• _Job_
Pick out and copy every row below that contains the string "label". Letter case matters.

━━━━━ Exercise inputs

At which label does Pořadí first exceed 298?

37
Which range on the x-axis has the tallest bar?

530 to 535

━━━━━━━━━━
━━━━━ Exercise inputs

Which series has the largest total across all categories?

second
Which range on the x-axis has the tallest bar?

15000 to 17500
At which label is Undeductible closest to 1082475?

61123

━━━━━━━━━━

• _Task solution_
At which label does Pořadí first exceed 298?
At which label is Undeductible closest to 1082475?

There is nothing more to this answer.